DIRECTIVE >> Print out the full material below, exact in every line, with no images included.
- - -
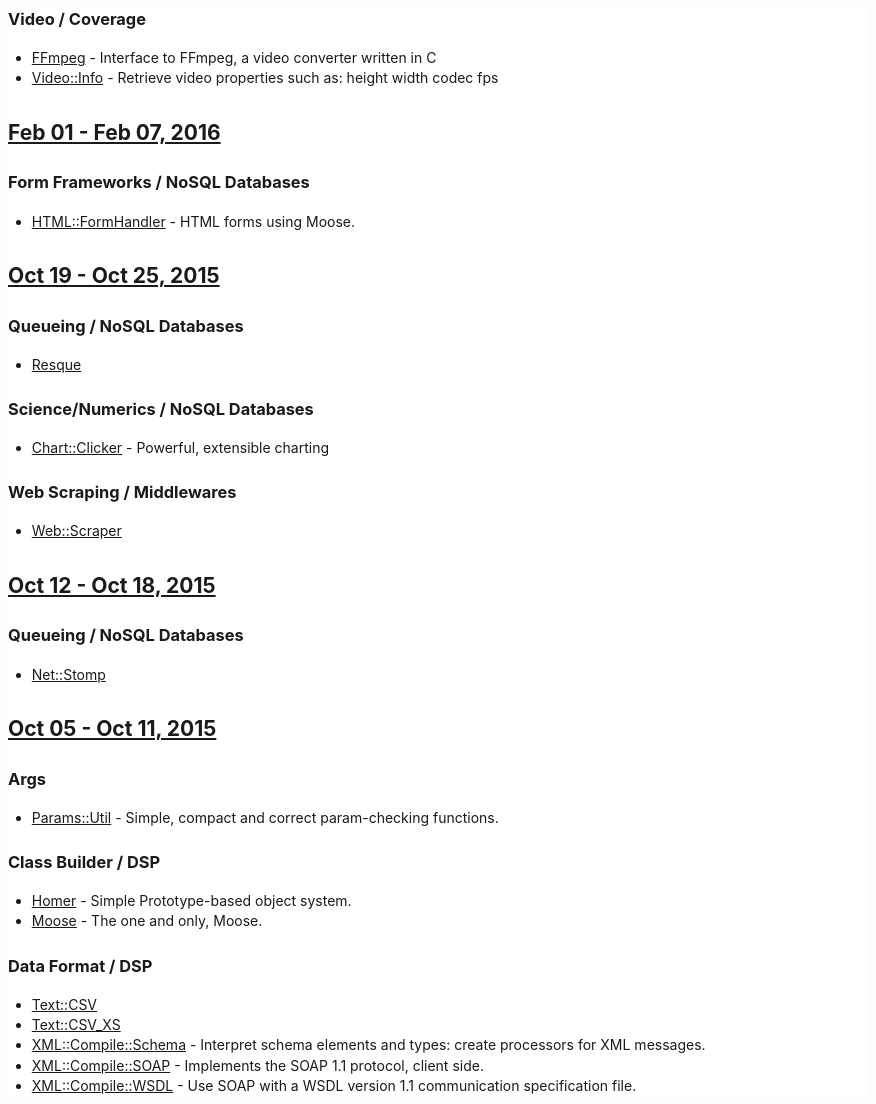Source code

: ### Video / Coverage

*   [FFmpeg](https://metacpan.org/pod/FFmpeg) - Interface to FFmpeg, a video converter written in C
*   [Video::Info](https://metacpan.org/pod/Video::Info) - Retrieve video properties such as: height width codec fps

## [Feb 01 - Feb 07, 2016](/content/2016/5/README.md)

### Form Frameworks / NoSQL Databases

*   [HTML::FormHandler](https://metacpan.org/pod/HTML::FormHandler) - HTML forms using Moose.

## [Oct 19 - Oct 25, 2015](/content/2015/42/README.md)

### Queueing / NoSQL Databases

*   [Resque](https://metacpan.org/pod/Resque)

### Science/Numerics / NoSQL Databases

*   [Chart::Clicker](https://metacpan.org/pod/Chart::Clicker) - Powerful, extensible charting

### Web Scraping / Middlewares

*   [Web::Scraper](https://metacpan.org/pod/Web::Scraper)

## [Oct 12 - Oct 18, 2015](/content/2015/41/README.md)

### Queueing / NoSQL Databases

*   [Net::Stomp](https://metacpan.org/pod/Net::Stomp)

## [Oct 05 - Oct 11, 2015](/content/2015/40/README.md)

### Args

*   [Params::Util](https://metacpan.org/pod/Params::Util) - Simple, compact and correct param-checking functions.

### Class Builder / DSP

*   [Homer](https://metacpan.org/pod/Homer) - Simple Prototype-based object system.
*   [Moose](https://metacpan.org/pod/Moose) - The one and only, Moose.

### Data Format / DSP

*   [Text::CSV](https://metacpan.org/pod/Text::CSV)
*   [Text::CSV\_XS](https://metacpan.org/pod/Text::CSV_XS)
*   [XML::Compile::Schema](https://metacpan.org/pod/XML::Compile::Schema) - Interpret schema elements and types: create processors for XML messages.
*   [XML::Compile::SOAP](https://metacpan.org/pod/XML::Compile::SOAP) - Implements the SOAP 1.1 protocol, client side.
*   [XML::Compile::WSDL](https://metacpan.org/pod/XML::Compile::WSDL) - Use SOAP with a WSDL version 1.1 communication specification file.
- - -
ANSWER >>
Source code

: ### Video / Coverage

*   [FFmpeg](https://metacpan.org/pod/FFmpeg) - Interface to FFmpeg, a video converter written in C
*   [Video::Info](https://metacpan.org/pod/Video::Info) - Retrieve video properties such as: height width codec fps

## [Feb 01 - Feb 07, 2016](/content/2016/5/README.md)

### Form Frameworks / NoSQL Databases

*   [HTML::FormHandler](https://metacpan.org/pod/HTML::FormHandler) - HTML forms using Moose.

## [Oct 19 - Oct 25, 2015](/content/2015/42/README.md)

### Queueing / NoSQL Databases

*   [Resque](https://metacpan.org/pod/Resque)

### Science/Numerics / NoSQL Databases

*   [Chart::Clicker](https://metacpan.org/pod/Chart::Clicker) - Powerful, extensible charting

### Web Scraping / Middlewares

*   [Web::Scraper](https://metacpan.org/pod/Web::Scraper)

## [Oct 12 - Oct 18, 2015](/content/2015/41/README.md)

### Queueing / NoSQL Databases

*   [Net::Stomp](https://metacpan.org/pod/Net::Stomp)

## [Oct 05 - Oct 11, 2015](/content/2015/40/README.md)

### Args

*   [Params::Util](https://metacpan.org/pod/Params::Util) - Simple, compact and correct param-checking functions.

### Class Builder / DSP

*   [Homer](https://metacpan.org/pod/Homer) - Simple Prototype-based object system.
*   [Moose](https://metacpan.org/pod/Moose) - The one and only, Moose.

### Data Format / DSP

*   [Text::CSV](https://metacpan.org/pod/Text::CSV)
*   [Text::CSV\_XS](https://metacpan.org/pod/Text::CSV_XS)
*   [XML::Compile::Schema](https://metacpan.org/pod/XML::Compile::Schema) - Interpret schema elements and types: create processors for XML messages.
*   [XML::Compile::SOAP](https://metacpan.org/pod/XML::Compile::SOAP) - Implements the SOAP 1.1 protocol, client side.
*   [XML::Compile::WSDL](https://metacpan.org/pod/XML::Compile::WSDL) - Use SOAP with a WSDL version 1.1 communication specification file.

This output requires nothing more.